[[ Page extract open ]]

Cocycle for a group action

Definition

Suppose $G$ is a group and $A$ is an abelian group, with an action of $G$ on $A$ .

Definition in terms of bar resolution

A $n$ -cocycle is an element in the $n^{th}$ cocycle group for the Hom complex from the bar resolution of $G$ to $A$ , in the sense of $\mathbb {Z} G$ -modules.

Explicit definition

For $n$ a nonnegative integer, a $n$ -cocycle for the action $\varphi$ of $G$ on $A$ is a function $f:G^{n}\to A$ such that, for all $g_{1},g_{2},\dots ,g_{n+1}\in G$ :

$\!g_{1}\cdot f(g_{2},g_{3},\dots ,g_{n+1})+\left[\sum _{i=1}^{n-1}(-1)^{i}f(g_{1},g_{2},\dots ,g_{i}g_{i+1},\dots ,g_{n})\right]-f(g_{1},g_{2},\dots ,g_{n})=0$

In particular, when the action is trivial, this is equivalent to saying that:

$\!f(g_{2},g_{3},\dots ,g_{n+1})+\left[\sum _{i=1}^{n-1}(-1)^{i}f(g_{1},g_{2},\dots ,g_{i}g_{i+1},\dots ,g_{n})\right]-f(g_{1},g_{2},\dots ,g_{n})=0$

A cocycle for a group action

Particular cases

A 1-cocycle

Further information: 1-cocycle for a group action

A 1-cocycle is a function $f:G\to A$ such that:

$\!g_{1}\cdot f(g_{2})-f(g_{1}g_{2})+f(g_{1})=0$

In particular,a 1-cocycle for the trivial group action is a homomorphism of groups from $G$ to $A$ .

A 2-cocycle

Further information: 2-cocycle for a group action, 2-cocycle for trivial group action

A 2-cocycle is a function $f:G\times G\to A$ such that:

$\!g_{1}\cdot f(g_{2},g_{3})-f(g_{1}g_{2},g_{3})+f(g_{1},g_{2}g_{3})-f(g_{1},g_{2})=0$

In particular, a 2-cocycle for the trivial group action is a function $f:G\times G\to A$ such that:

$\!f(g_{2},g_{3})-f(g_{1}g_{2},g_{3})+f(g_{1},g_{2}g_{3})-f(g_{1},g_{2})=0$

[[ Page extract closed ]]
[[ Data shown open ]]

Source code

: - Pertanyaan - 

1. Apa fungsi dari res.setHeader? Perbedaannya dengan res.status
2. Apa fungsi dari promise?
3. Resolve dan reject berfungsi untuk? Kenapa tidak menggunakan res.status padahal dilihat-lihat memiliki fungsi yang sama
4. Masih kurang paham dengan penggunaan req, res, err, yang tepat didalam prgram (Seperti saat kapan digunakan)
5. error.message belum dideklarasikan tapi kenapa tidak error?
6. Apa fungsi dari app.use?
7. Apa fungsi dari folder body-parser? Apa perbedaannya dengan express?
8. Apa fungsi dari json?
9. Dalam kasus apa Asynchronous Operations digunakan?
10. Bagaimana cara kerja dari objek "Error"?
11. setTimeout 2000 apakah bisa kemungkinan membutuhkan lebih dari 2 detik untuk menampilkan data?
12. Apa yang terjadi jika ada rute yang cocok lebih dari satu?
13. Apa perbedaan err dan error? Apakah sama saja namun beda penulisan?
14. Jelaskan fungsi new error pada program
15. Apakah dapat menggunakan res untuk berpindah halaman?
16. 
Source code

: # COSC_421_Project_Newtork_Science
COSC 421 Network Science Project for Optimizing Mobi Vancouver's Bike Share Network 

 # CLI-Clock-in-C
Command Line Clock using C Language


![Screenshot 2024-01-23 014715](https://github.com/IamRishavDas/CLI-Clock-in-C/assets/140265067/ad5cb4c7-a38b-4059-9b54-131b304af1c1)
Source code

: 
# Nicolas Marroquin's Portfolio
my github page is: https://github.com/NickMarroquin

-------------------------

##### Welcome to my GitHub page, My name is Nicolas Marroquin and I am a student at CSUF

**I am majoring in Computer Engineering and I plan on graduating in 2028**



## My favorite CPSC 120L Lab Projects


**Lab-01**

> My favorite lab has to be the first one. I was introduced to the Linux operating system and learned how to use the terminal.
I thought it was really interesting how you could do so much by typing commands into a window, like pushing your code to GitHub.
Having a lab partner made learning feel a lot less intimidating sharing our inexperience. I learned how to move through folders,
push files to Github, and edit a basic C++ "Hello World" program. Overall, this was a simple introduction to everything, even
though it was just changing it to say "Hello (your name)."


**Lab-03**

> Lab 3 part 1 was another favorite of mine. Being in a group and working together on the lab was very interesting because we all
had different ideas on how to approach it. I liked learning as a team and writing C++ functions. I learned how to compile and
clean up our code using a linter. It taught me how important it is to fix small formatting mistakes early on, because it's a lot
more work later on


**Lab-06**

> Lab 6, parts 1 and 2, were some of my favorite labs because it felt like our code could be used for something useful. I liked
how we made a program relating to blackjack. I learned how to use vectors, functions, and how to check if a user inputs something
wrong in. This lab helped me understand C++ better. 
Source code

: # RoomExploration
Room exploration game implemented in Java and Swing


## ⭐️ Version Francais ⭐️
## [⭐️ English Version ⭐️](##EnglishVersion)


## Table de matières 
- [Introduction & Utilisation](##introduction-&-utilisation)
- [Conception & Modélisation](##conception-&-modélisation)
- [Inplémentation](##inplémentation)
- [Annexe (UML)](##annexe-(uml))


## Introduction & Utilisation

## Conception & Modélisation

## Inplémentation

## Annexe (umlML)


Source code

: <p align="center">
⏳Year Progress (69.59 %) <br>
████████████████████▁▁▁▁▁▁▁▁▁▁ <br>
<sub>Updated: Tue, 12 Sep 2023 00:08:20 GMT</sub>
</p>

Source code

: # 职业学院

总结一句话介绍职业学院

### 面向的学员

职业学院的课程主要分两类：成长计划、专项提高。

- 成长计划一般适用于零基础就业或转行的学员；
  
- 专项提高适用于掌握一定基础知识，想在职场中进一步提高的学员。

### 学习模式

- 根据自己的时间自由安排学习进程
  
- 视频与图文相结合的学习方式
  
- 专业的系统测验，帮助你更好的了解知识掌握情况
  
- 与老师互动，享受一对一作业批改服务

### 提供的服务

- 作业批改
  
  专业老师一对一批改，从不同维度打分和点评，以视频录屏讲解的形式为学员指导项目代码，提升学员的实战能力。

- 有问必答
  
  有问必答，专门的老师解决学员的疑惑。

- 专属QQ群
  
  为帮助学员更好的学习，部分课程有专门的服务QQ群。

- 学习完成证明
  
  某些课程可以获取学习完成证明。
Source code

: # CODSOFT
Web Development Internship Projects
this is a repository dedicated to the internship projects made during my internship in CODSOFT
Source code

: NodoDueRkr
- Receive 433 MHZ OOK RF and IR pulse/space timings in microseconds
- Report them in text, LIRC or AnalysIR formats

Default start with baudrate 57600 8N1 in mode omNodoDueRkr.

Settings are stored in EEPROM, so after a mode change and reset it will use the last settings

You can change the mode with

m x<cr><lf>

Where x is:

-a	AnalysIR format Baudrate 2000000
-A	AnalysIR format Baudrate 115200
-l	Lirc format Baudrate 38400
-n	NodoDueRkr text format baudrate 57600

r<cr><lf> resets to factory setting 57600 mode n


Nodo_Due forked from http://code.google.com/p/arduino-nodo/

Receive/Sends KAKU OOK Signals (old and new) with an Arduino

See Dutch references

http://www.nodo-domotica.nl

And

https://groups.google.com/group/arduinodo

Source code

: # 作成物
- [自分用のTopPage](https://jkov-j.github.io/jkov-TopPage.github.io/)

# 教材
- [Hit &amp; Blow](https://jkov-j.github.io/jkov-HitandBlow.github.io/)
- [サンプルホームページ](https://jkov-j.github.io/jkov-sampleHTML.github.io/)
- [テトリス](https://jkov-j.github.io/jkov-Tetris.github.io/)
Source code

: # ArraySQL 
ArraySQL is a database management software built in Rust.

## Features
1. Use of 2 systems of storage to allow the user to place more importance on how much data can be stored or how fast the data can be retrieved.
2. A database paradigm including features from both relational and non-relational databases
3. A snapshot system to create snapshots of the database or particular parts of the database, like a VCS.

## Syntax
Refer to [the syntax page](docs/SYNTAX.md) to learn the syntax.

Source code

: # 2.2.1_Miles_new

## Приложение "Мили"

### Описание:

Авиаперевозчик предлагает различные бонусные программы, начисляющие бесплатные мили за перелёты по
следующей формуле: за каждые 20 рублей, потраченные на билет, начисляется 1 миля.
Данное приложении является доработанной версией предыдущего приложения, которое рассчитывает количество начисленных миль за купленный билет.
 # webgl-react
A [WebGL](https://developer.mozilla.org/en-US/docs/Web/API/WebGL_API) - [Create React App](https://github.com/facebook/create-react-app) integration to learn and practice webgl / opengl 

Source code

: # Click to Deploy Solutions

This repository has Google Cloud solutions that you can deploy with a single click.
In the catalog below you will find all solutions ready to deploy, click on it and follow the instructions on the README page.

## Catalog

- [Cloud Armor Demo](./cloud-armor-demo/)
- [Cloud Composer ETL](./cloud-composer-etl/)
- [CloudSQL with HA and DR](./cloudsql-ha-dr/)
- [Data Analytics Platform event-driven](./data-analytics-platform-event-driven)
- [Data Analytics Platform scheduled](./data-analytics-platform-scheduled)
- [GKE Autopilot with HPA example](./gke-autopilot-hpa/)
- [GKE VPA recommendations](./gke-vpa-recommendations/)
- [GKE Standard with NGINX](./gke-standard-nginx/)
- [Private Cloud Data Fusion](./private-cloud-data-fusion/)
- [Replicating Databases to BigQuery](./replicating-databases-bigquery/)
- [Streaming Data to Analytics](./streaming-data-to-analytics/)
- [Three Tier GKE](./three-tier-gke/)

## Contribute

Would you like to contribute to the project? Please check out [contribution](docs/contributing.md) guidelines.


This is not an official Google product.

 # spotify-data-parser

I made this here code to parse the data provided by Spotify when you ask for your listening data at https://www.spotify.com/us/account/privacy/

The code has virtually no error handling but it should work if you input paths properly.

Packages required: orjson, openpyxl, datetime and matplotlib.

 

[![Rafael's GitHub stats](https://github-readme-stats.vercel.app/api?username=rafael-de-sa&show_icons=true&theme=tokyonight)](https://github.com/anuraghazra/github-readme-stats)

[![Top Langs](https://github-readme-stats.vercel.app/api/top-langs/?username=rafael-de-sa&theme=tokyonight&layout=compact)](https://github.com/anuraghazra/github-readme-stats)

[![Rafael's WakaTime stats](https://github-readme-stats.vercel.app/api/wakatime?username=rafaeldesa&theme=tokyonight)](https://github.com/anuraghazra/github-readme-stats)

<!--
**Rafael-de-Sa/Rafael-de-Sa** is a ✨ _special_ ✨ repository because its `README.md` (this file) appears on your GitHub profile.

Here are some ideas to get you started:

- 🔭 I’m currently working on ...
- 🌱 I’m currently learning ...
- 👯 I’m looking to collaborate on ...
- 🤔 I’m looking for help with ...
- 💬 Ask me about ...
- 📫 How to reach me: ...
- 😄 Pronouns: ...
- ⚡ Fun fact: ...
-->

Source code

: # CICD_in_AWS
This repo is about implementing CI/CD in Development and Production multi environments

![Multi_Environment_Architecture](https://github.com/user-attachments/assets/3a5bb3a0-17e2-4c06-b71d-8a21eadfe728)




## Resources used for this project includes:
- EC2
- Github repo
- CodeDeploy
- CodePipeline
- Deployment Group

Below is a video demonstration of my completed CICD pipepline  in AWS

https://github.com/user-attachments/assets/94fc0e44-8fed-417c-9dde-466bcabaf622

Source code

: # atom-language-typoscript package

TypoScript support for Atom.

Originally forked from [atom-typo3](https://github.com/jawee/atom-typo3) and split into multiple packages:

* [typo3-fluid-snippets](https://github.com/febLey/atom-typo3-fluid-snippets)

[[ Data shown closed ]]

Explore the material
a - From the cocycle page above, set down everything from "Further information: 1-cocycle" down to "from $G$ to $A$ .".
b - According to the cocycle page above, what is a 1-cocycle for the trivial group action?

Answers by item number
a -
Further information: 1-cocycle for a group action

A 1-cocycle is a function $f:G\to A$ such that:

$\!g_{1}\cdot f(g_{2})-f(g_{1}g_{2})+f(g_{1})=0$

In particular,a 1-cocycle for the trivial group action is a homomorphism of groups from $G$ to $A$ .

b - It is a homomorphism of groups from G to A.